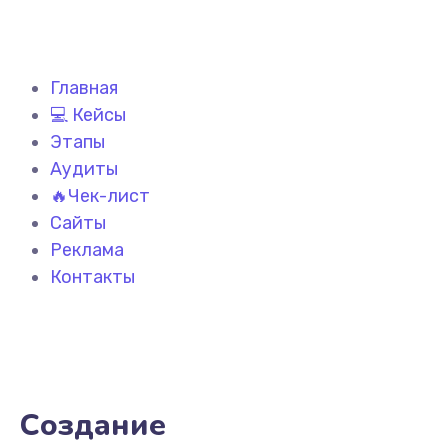
Главная
💻 Кейсы
Этапы
Аудиты
🔥Чек-лист
Сайты
Реклама
Контакты
Создание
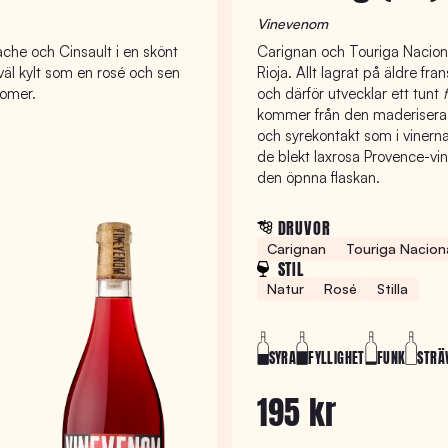
Vinevenom
ache och Cinsault i en skönt
Carignan och Touriga Naciona
väl kylt som en rosé och sen
Rioja. Allt lagrat på äldre f
romer.
och därför utvecklar ett tunt
f
kommer från den maderiserade
och syrekontakt som i vinern
de blekt laxrosa Provence-vin
den öpnna flaskan.
DRUVOR
Carignan
Touriga Nacion
STIL
Natur
Rosé
Stilla
SYRA
FYLLIGHET
FUNK
STRÄ
195 kr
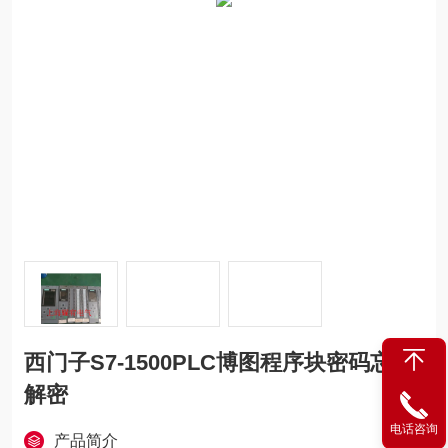
西门子S7-1500PLC博图程序块密码忘记
解密
电话咨询
产品简介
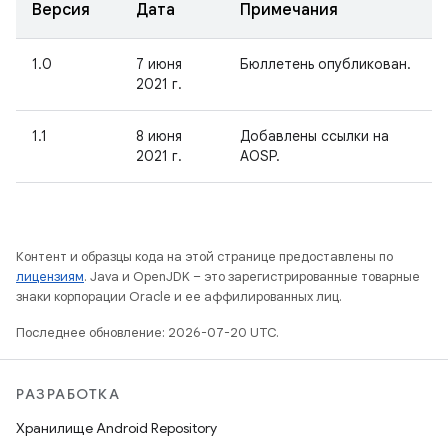
Версия
Дата
Примечания
1.0
7 июня
Бюллетень опубликован.
2021 г.
1.1
8 июня
Добавлены ссылки на
2021 г.
AOSP.
Контент и образцы кода на этой странице предоставлены по
лицензиям
. Java и OpenJDK – это зарегистрированные товарные
знаки корпорации Oracle и ее аффилированных лиц.
Последнее обновление: 2026-07-20 UTC.
РАЗРАБОТКА
Хранилище Android Repository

----------------------------------------

* WHAT THIS TASK INVOLVES *
Reproduce all the data above line for line, with every character unchanged. Leave the pictures out of your answer.

* WRITTEN ANSWER *
Главная
💻 Кейсы
Этапы
Аудиты
🔥Чек-лист
Сайты
Реклама
Контакты
Создание
Vinevenom
ache och Cinsault i en skönt
Carignan och Touriga Naciona
väl kylt som en rosé och sen
Rioja. Allt lagrat på äldre f
romer.
och därför utvecklar ett tunt
f
kommer från den maderiserade
och syrekontakt som i vinern
de blekt laxrosa Provence-vin
den öpnna flaskan.
DRUVOR
Carignan
Touriga Nacion
STIL
Natur
Rosé
Stilla
SYRA
FYLLIGHET
FUNK
STRÄ
195 kr
西门子S7-1500PLC博图程序块密码忘记
解密
电话咨询
产品简介
Версия
Дата
Примечания
1.0
7 июня
Бюллетень опубликован.
2021 г.
1.1
8 июня
Добавлены ссылки на
2021 г.
AOSP.
Контент и образцы кода на этой странице предоставлены по
лицензиям
. Java и OpenJDK – это зарегистрированные товарные
знаки корпорации Oracle и ее аффилированных лиц.
Последнее обновление: 2026-07-20 UTC.
РАЗРАБОТКА
Хранилище Android Repository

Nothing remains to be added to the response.